Assignment -> Scanning the entries below, copy every line that contains the word "Right".

Records to process ->
↓↓↓

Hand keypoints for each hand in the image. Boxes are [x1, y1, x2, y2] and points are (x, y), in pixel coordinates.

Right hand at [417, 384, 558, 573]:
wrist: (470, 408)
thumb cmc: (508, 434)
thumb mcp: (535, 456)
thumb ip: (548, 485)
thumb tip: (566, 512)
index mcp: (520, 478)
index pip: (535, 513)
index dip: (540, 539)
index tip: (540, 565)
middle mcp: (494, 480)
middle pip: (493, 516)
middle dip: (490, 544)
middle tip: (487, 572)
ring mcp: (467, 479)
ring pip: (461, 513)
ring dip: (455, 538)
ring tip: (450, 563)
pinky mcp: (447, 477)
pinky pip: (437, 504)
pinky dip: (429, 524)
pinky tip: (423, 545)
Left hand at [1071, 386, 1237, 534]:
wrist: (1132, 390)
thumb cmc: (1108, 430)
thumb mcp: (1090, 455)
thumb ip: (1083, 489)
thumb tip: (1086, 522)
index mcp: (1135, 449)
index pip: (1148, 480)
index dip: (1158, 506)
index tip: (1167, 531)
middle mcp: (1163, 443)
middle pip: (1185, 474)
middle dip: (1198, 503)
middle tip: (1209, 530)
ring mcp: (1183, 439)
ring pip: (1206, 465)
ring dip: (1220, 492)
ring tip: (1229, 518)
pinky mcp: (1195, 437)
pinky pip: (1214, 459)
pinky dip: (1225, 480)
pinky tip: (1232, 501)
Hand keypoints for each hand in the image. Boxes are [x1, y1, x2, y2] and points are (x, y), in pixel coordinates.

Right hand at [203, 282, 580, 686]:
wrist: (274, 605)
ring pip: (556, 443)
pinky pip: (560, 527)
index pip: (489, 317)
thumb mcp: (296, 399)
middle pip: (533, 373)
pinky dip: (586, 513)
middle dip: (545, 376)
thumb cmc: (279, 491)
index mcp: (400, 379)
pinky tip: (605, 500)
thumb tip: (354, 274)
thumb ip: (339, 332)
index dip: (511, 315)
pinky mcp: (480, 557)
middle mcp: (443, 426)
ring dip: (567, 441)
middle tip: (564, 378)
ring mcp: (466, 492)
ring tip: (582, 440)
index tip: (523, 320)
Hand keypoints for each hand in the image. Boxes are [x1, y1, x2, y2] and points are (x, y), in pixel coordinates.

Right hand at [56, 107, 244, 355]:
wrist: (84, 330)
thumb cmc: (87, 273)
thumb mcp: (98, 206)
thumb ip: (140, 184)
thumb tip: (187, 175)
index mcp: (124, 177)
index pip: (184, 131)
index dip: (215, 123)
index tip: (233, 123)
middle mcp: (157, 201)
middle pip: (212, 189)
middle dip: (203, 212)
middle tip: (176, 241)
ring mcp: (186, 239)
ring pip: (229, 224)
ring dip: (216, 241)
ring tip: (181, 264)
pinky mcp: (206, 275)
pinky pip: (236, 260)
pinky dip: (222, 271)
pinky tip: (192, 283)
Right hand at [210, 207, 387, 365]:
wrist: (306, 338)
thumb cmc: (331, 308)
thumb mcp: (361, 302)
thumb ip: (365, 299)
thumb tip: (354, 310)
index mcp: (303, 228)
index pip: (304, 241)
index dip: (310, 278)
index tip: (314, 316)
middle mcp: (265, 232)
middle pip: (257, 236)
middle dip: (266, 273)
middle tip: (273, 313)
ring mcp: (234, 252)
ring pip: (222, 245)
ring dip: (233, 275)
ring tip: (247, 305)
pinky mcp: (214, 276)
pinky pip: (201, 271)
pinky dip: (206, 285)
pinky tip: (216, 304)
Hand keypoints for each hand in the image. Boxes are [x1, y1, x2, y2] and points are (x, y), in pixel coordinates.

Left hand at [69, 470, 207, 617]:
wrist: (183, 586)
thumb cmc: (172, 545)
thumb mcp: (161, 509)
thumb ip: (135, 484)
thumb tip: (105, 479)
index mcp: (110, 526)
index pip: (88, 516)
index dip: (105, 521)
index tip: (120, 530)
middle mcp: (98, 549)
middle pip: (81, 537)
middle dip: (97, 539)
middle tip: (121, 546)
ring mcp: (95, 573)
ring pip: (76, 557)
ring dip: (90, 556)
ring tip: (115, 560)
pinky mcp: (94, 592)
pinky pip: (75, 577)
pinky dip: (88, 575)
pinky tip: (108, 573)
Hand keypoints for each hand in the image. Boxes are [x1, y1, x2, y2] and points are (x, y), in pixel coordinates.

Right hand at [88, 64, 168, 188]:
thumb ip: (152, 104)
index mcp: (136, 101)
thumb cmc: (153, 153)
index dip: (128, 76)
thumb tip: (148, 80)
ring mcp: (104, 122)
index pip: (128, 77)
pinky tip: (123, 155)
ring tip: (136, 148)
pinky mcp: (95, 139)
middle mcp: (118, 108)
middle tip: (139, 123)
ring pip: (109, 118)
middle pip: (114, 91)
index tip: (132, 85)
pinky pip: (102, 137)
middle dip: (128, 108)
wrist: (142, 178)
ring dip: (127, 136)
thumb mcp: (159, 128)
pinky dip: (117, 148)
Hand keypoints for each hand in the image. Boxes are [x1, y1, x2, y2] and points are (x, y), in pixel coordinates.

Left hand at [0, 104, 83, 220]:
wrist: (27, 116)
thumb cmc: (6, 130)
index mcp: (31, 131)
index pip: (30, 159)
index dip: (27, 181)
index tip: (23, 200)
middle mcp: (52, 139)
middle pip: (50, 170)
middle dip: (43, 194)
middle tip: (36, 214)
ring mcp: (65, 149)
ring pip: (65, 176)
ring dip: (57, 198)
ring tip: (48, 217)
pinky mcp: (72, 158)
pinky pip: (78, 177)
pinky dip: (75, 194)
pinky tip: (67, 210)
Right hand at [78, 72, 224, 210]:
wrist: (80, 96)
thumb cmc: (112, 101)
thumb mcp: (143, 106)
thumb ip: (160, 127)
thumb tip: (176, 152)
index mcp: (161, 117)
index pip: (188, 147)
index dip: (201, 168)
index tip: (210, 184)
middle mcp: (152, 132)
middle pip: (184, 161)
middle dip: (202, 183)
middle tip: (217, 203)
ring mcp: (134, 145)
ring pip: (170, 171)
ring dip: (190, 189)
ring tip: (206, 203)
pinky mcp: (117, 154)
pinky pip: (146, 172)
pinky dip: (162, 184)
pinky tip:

↑↑↑

Your response ->
Right hand at [417, 384, 558, 573]:
Right hand at [203, 282, 580, 686]:
Right hand at [56, 107, 244, 355]:
Right hand at [210, 207, 387, 365]:
Right hand at [88, 64, 168, 188]:
Right hand at [78, 72, 224, 210]:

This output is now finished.